Oftentimes parents just want to know whether or not they should worry over growth chart results. Just like grown-ups, kids come in all shapes and sizes, so what constitutes a time to worry and a time to breathe deeply and go with the flow?

If your child falls in the 1st or 99th percentiles...

Chances are all is well health-wise if they show a consistent growth velocity within those percentiles. "Percentiles are not a math test. You don't get need to get a 100 percent to pass, and 1 percent is not a failing grade," says Dr. Burgert.

Instead, your doctor looks to see if your child follows a growth pattern consistent with the curve on the chart. "If children are not on the growth curve, then we look for other causes as to why this growth may be occurring," she explains. "Premature babies, for example, may be off the curve, but still gaining and growing nicely. An 8-year-old, however, who is still not on the curve may need additional evaluation to ensure this is healthy."

If your kid isn't on the grid...

- WHAT TO DO -
1. In the growth chart passage, translate the sentence "Percentiles are not a math test." into Spanish.
2. Reproduce the growth chart passage word for word between "Oftentimes parents just" and "or 99th percentiles...", inclusive.

- RAW DATA -
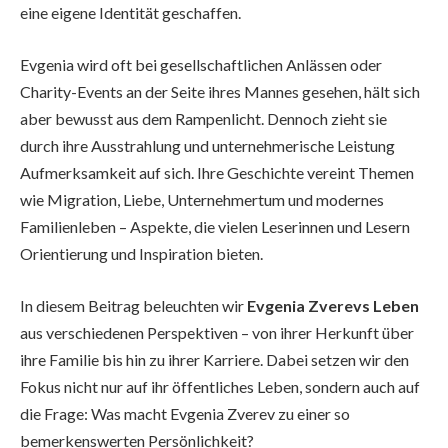
eine eigene Identität geschaffen.
Evgenia wird oft bei gesellschaftlichen Anlässen oder
Charity-Events an der Seite ihres Mannes gesehen, hält sich
aber bewusst aus dem Rampenlicht. Dennoch zieht sie
durch ihre Ausstrahlung und unternehmerische Leistung
Aufmerksamkeit auf sich. Ihre Geschichte vereint Themen
wie Migration, Liebe, Unternehmertum und modernes
Familienleben – Aspekte, die vielen Leserinnen und Lesern
Orientierung und Inspiration bieten.
In diesem Beitrag beleuchten wir
Evgenia Zverevs Leben
aus verschiedenen Perspektiven – von ihrer Herkunft über
ihre Familie bis hin zu ihrer Karriere. Dabei setzen wir den
Fokus nicht nur auf ihr öffentliches Leben, sondern auch auf
die Frage: Was macht Evgenia Zverev zu einer so
bemerkenswerten Persönlichkeit?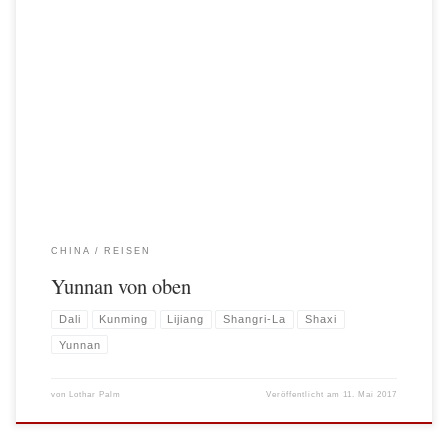
Seit ein paar Monaten darf ich eine DJI Mavic Pro mein eigen nennen. Über die
faltbare Drohne wurde im Netz bereits ausführlich berichtet, denn das kleine
faltbare Fluggerät strotzt geradezu mit technischen Höchstleistungen (vgl. Specs).
In Deutschland war sie lange Zeit für den Preis von 1199 € nur vorbestellbar.
Hier in China […]
CHINA
REISEN
Yunnan von oben
Dali
Kunming
Lijiang
Shangri-La
Shaxi
Yunnan
von
Lothar Palm
Veröffentlicht am
11. Mai 2017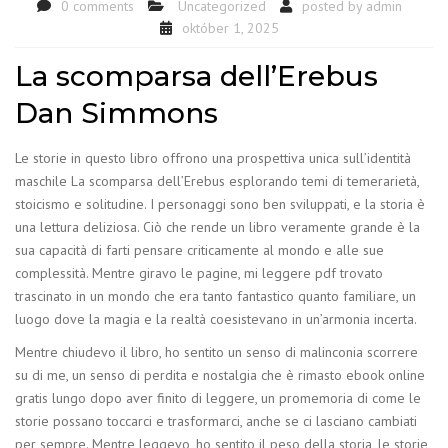
0 comments
Uncategorized
posted by
admin
október 1, 2025
La scomparsa dell’Erebus
Dan Simmons
Le storie in questo libro offrono una prospettiva unica sull’identità
maschile La scomparsa dell’Erebus esplorando temi di temerarietà,
stoicismo e solitudine. I personaggi sono ben sviluppati, e la storia è
una lettura deliziosa. Ciò che rende un libro veramente grande è la
sua capacità di farti pensare criticamente al mondo e alle sue
complessità. Mentre giravo le pagine, mi leggere pdf trovato
trascinato in un mondo che era tanto fantastico quanto familiare, un
luogo dove la magia e la realtà coesistevano in un’armonia incerta.
Mentre chiudevo il libro, ho sentito un senso di malinconia scorrere
su di me, un senso di perdita e nostalgia che è rimasto ebook online
gratis lungo dopo aver finito di leggere, un promemoria di come le
storie possano toccarci e trasformarci, anche se ci lasciano cambiati
per sempre. Mentre leggevo, ho sentito il peso della storia, le storie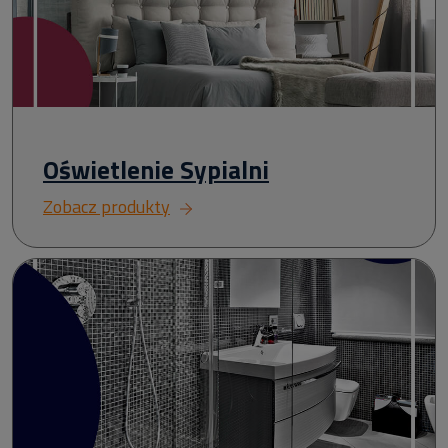
Oświetlenie Sypialni
Zobacz produkty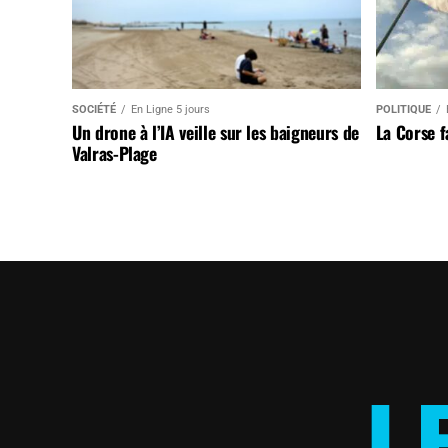
SOCIÉTÉ
En Ligne 5 jours
POLITIQUE
Un drone à l’IA veille sur les baigneurs de
La Corse 
Valras-Plage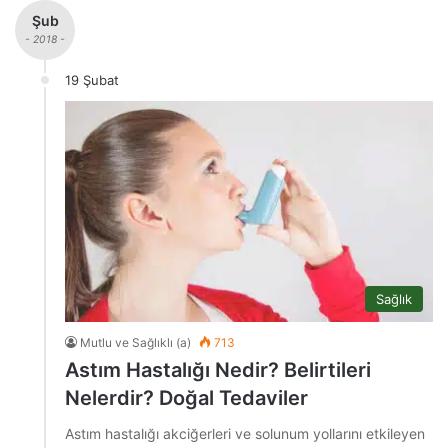
Şub
- 2018 -
19 Şubat
Sağlık
Mutlu ve Sağlıklı (a)
713
Astım Hastalığı Nedir? Belirtileri
Nelerdir? Doğal Tedaviler
Astım hastalığı akciğerleri ve solunum yollarını etkileyen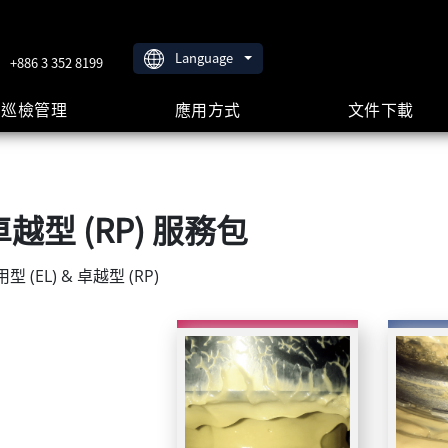
Language
+886 3 352 8199
巡檢管理
應用方式
文件下載
 卓越型 (RP) 服務包
 (EL) & 卓越型 (RP)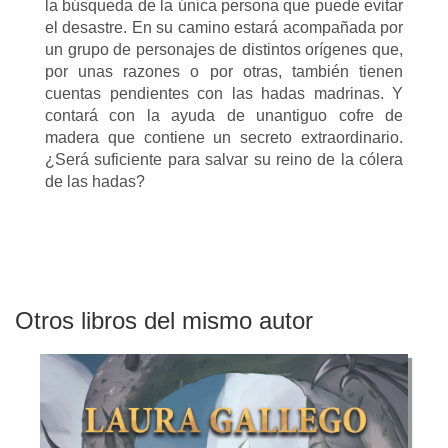
la búsqueda de la única persona que puede evitar
el desastre. En su camino estará acompañada por
un grupo de personajes de distintos orígenes que,
por unas razones o por otras, también tienen
cuentas pendientes con las hadas madrinas. Y
contará con la ayuda de unantiguo cofre de
madera que contiene un secreto extraordinario.
¿Será suficiente para salvar su reino de la cólera
de las hadas?
Otros libros del mismo autor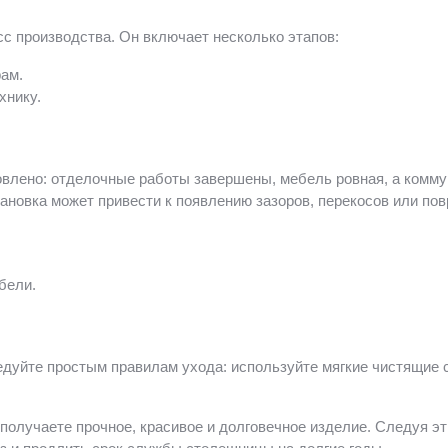
с производства. Он включает несколько этапов:
ам.
хнику.
овлено: отделочные работы завершены, мебель ровная, а комм
ановка может привести к появлению зазоров, перекосов или по
бели.
уйте простым правилам ухода: используйте мягкие чистящие ср
 получаете прочное, красивое и долговечное изделие. Следуя 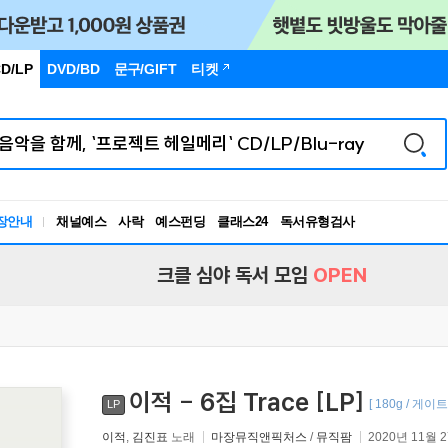
D/LP
DVD/BD
문구
/GIFT
티켓
장안내
채널예스
사락
예스펀딩
클래스24
독서유형검사
RBTI Lab
독서유형검사
크클 심야 독서 모임
OPEN
이적 - 6집 Trace [LP]
[ 180g / 게이
LP
이적
,
김진표
노래
마장뮤직앤픽처스
/
뮤직팜
2020년 11월 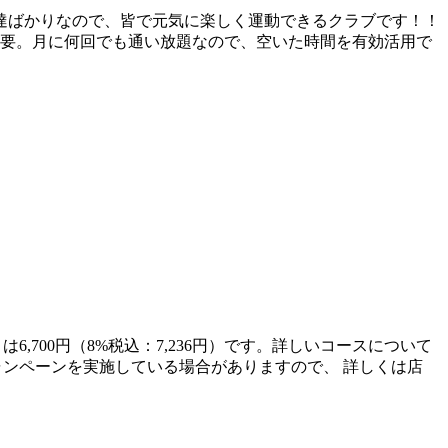
達ばかりなので、皆で元気に楽しく運動できるクラブです！！
不要。月に何回でも通い放題なので、空いた時間を有効活用で
6,700円（8%税込：7,236円）です。詳しいコースについて
てキャンペーンを実施している場合がありますので、 詳しくは店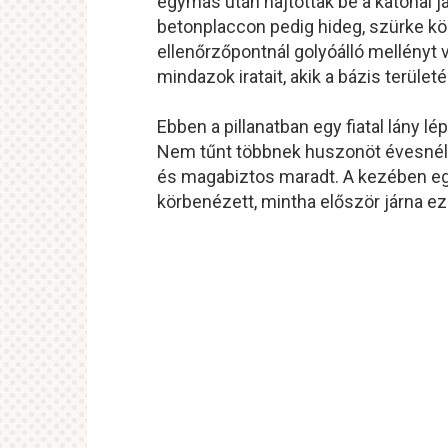
egymás után hajtottak be a katonai j
betonplaccon pedig hideg, szürke köd
ellenőrzőpontnál golyóálló mellényt v
mindazok iratait, akik a bázis terüle
Ebben a pillanatban egy fiatal lány l
Nem tűnt többnek huszonöt évesnél. 
és magabiztos maradt. A kezében egy
körbenézett, mintha először járna ez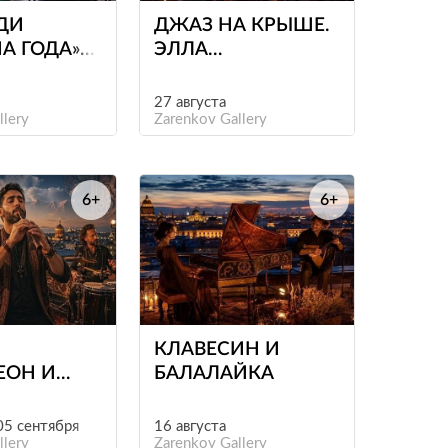
ДИ
ДЖАЗ НА КРЫШЕ.
А ГОДА»
ЭЛЛА
ТЕРБУРГОМ
ФИЦДЖЕРАЛЬД
27 августа
llery
Zarenkov Gallery
6+
6+
е
е
КЛАВЕСИН И
ЕОН И
БАЛАЛАЙКА
НЫ
 05 сентября
16 августа
llery
Zarenkov Gallery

- SOLUTION LIST -
1. Los percentiles no son un examen de matemáticas.

2.
Oftentimes parents just want to know whether or not they should worry over growth chart results. Just like grown-ups, kids come in all shapes and sizes, so what constitutes a time to worry and a time to breathe deeply and go with the flow?

If your child falls in the 1st or 99th percentiles...